5. Asked for help. This step was the hardest. Even harder than being diagnosed and getting treated. I HATE asking for help, including from members of my immediate family. But from the get go my kids, sisters, mom, all the in laws, friends and my community rallied around me and my husband. My sisters threw me a prayer party, emphasis on the word party. My brothers in law took turns covering my high school carpool shifts. There were meal trains and prayer groups and inspirational texts. My sisters in law helped with the kids, visited, checked in on my husband. There were also times when I was home alone, not feeling well, but not wanting to “bother” anyone to come keep me company. I eventually got over it and called on family and friends to just sit with me during those times. I learned how to bead thanks to another good friend who spent an afternoon with me. Knowing that my family and I weren’t in this alone was the greatest gift. And learning to reach out and ask for help with meals, kids’ homework and housekeeping was humbling and instructive. I am not an island. Nor do I need to be. People want to help. Your friends and family often feel helpless in the face of your diagnosis, too. Helping you gives them the chance to contribute to your well-being and recovery. Ask and allow became my motto.

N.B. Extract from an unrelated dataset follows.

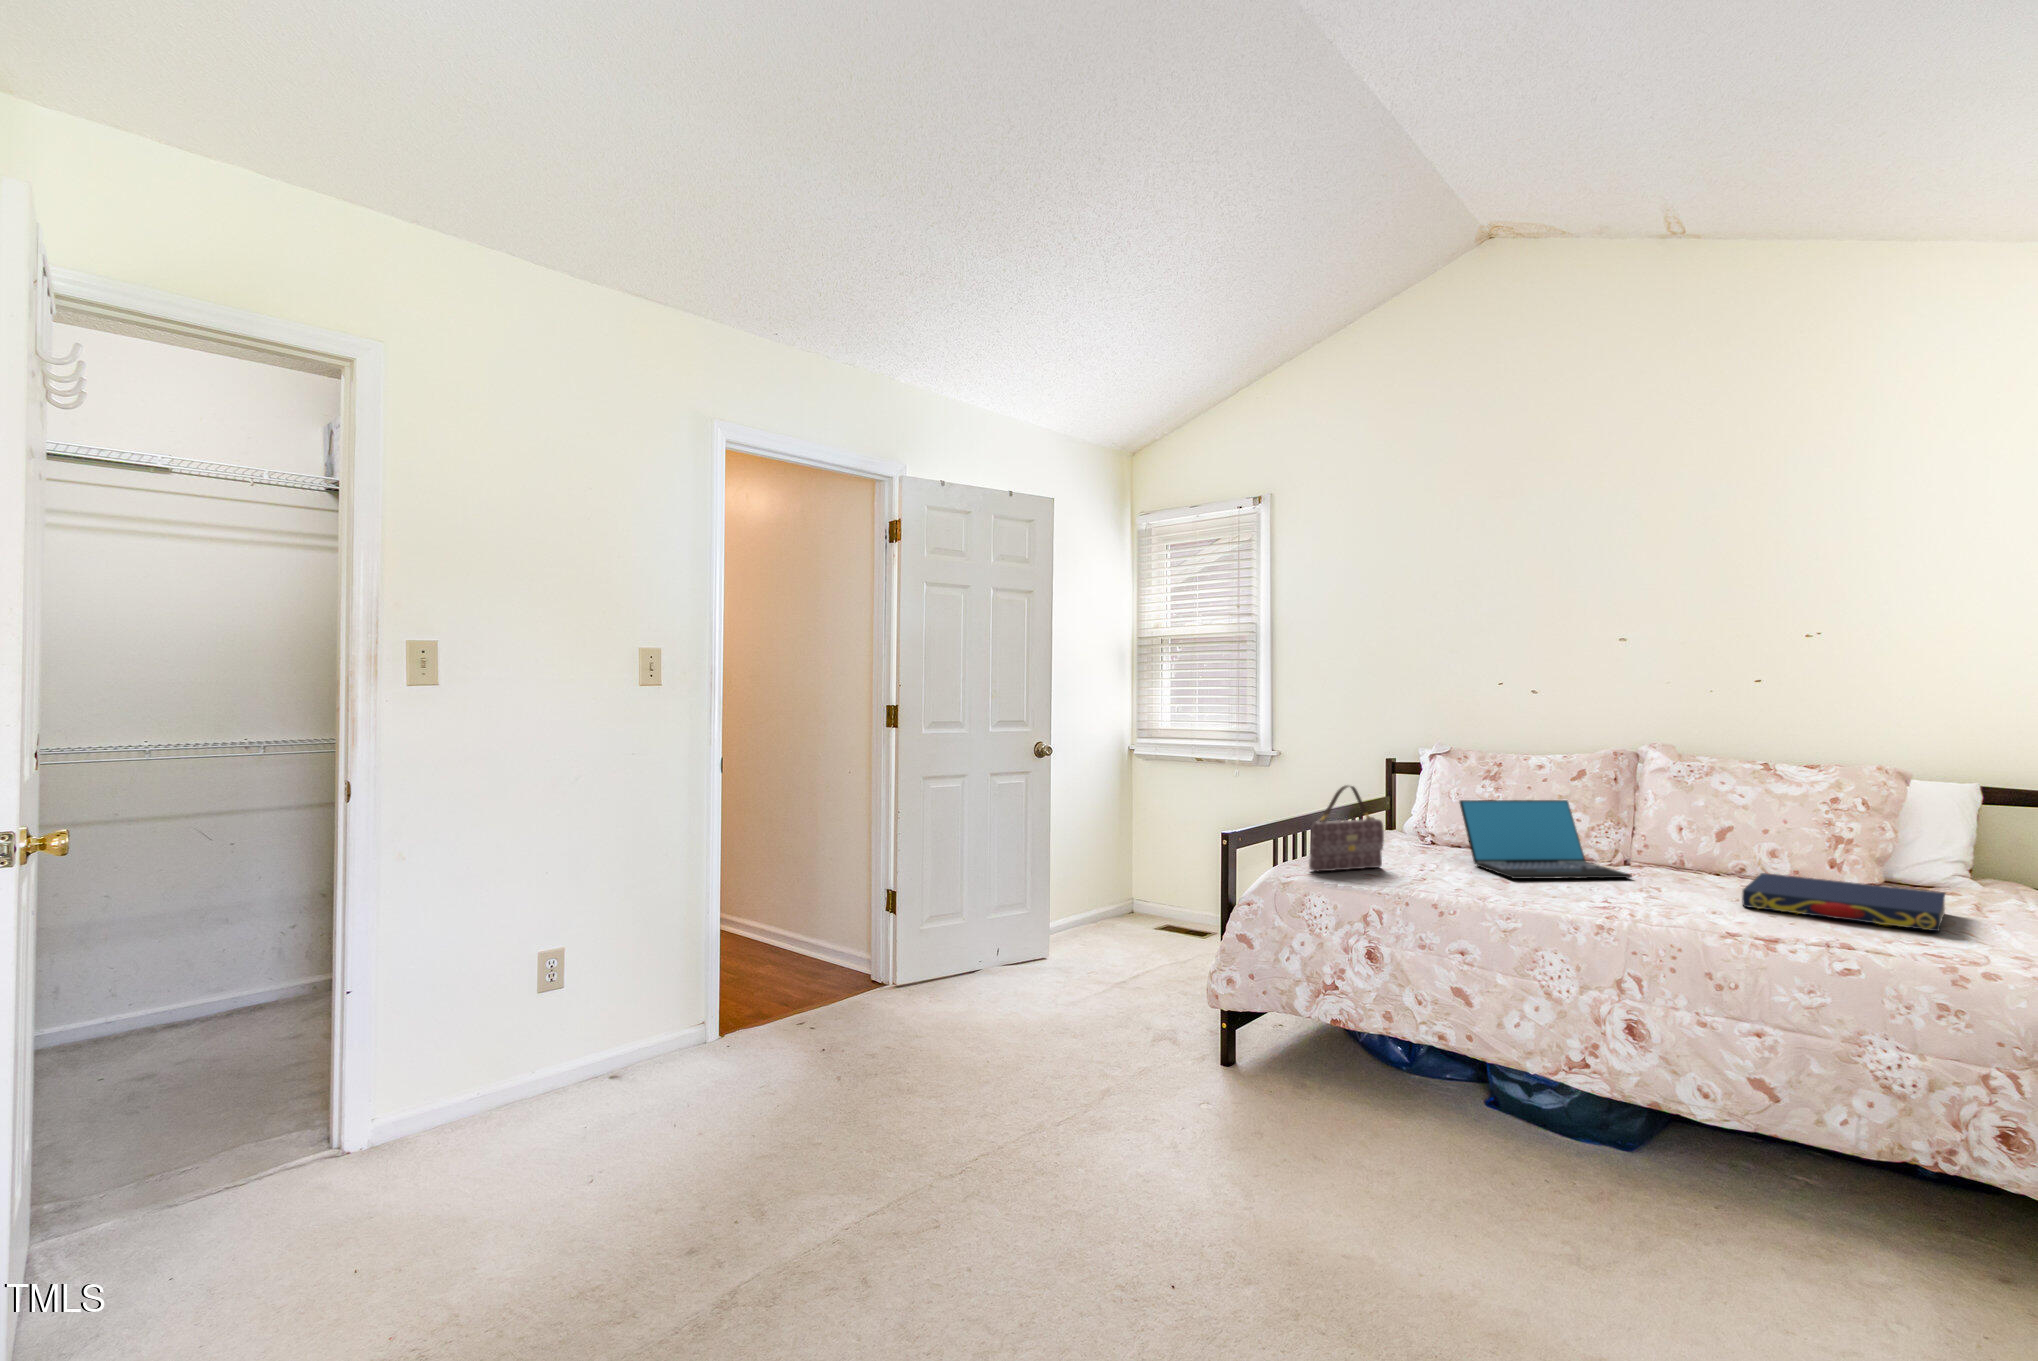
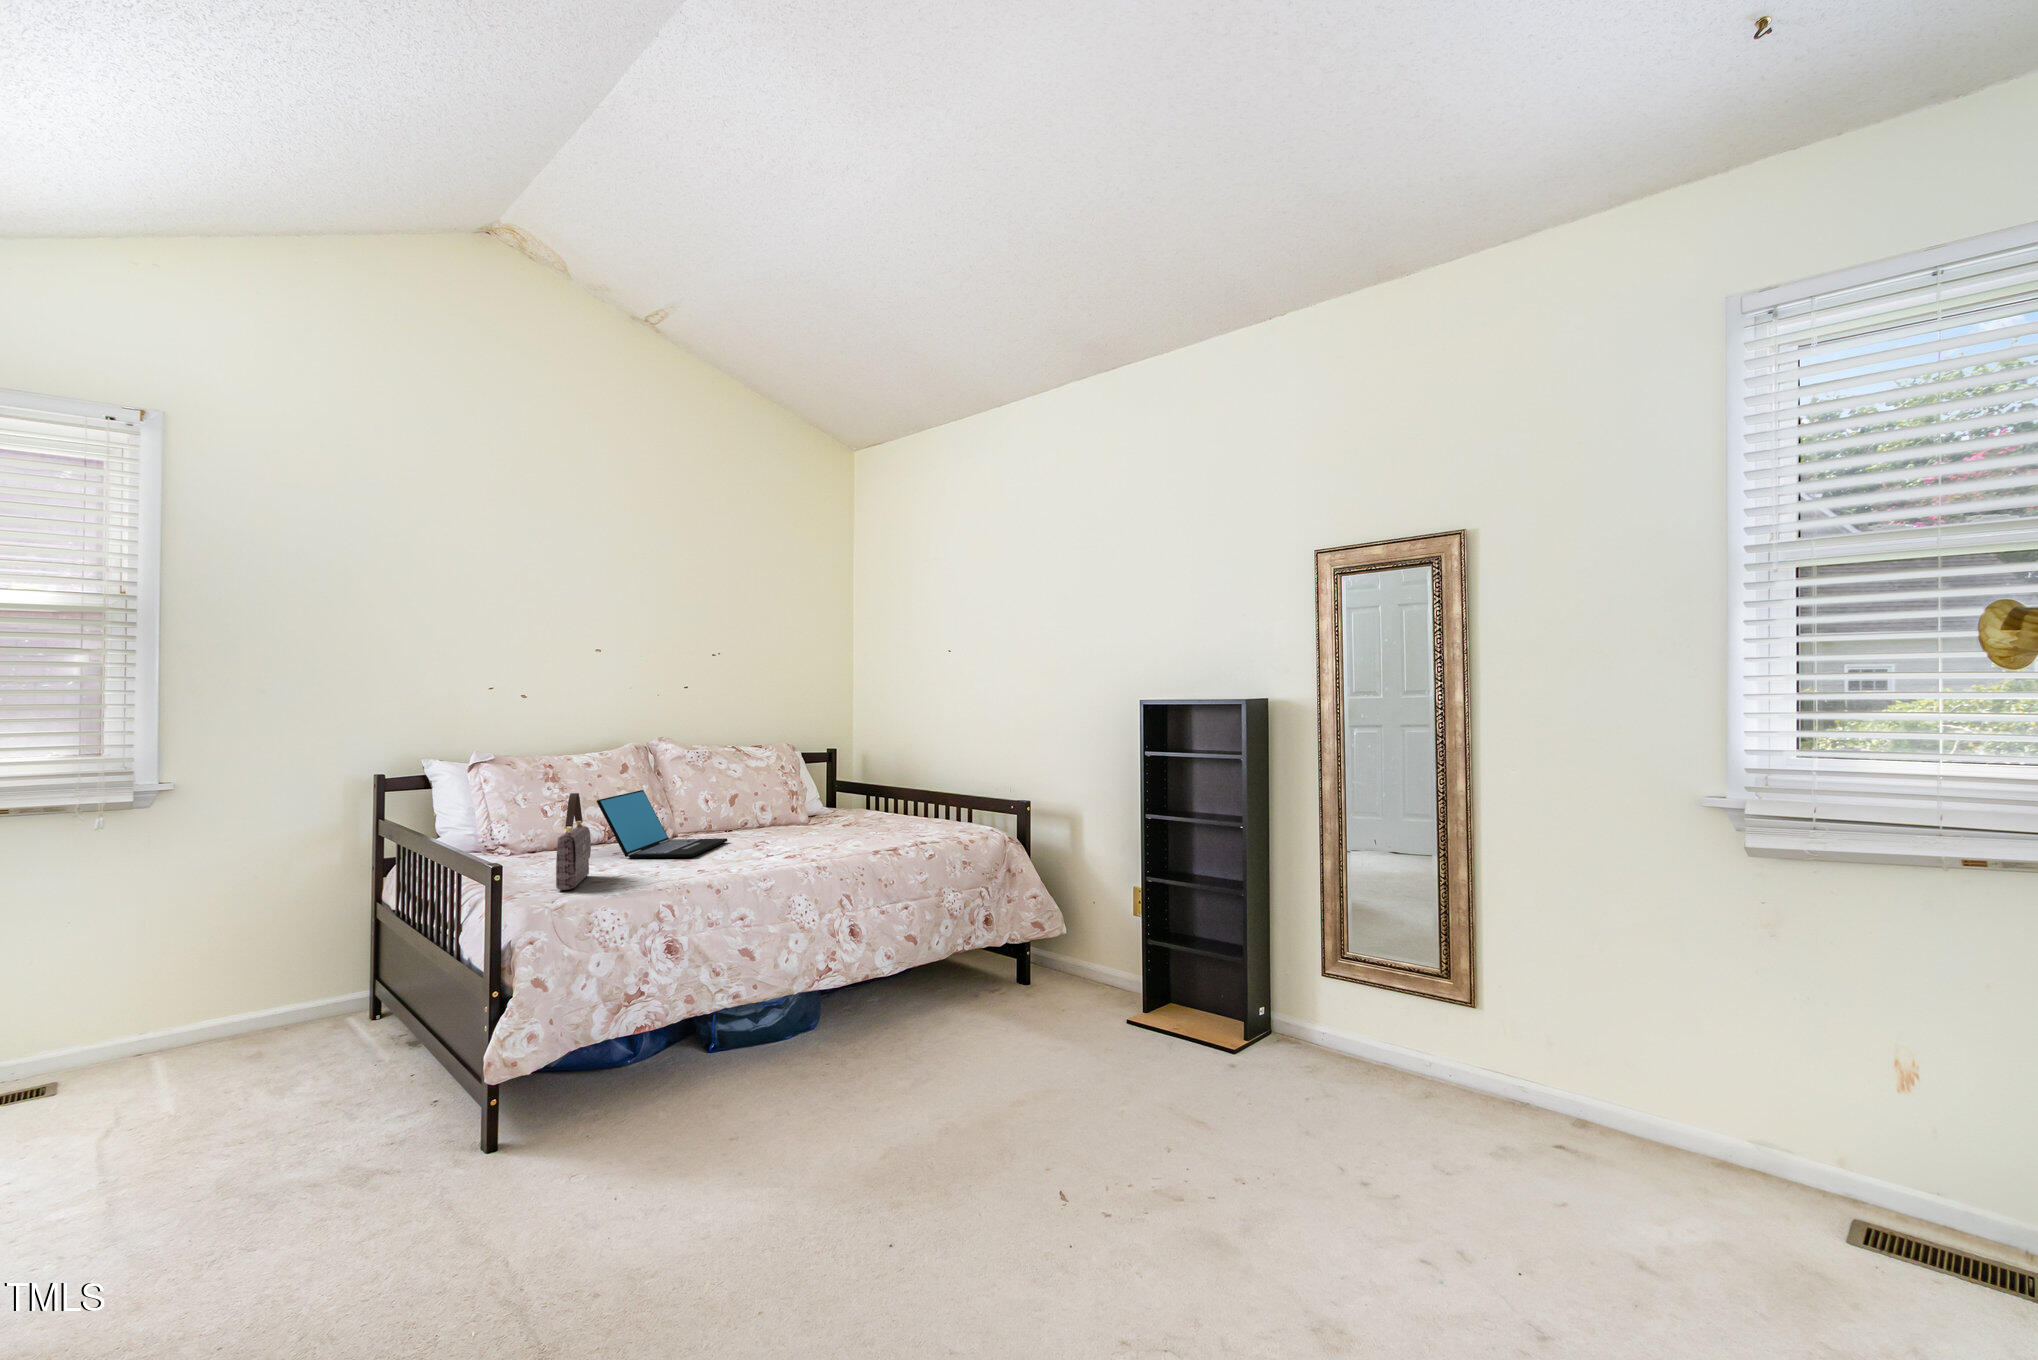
book: present [1742,873,1945,931] -> none [788,811,909,840]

These are my five. Your five may be quite different and that is ok! The point is to make time and space on your cancer journey to ask yourself how you want to experience cancer. Do the things that give you energy and bring you peace. Surround yourself with people who want the best for you and express those things freely and positively. Allow yourself to feel ALL the feelings. Reach out for help, whether from family, friends, community and/or a mental health professional. Give yourself a fighting chance.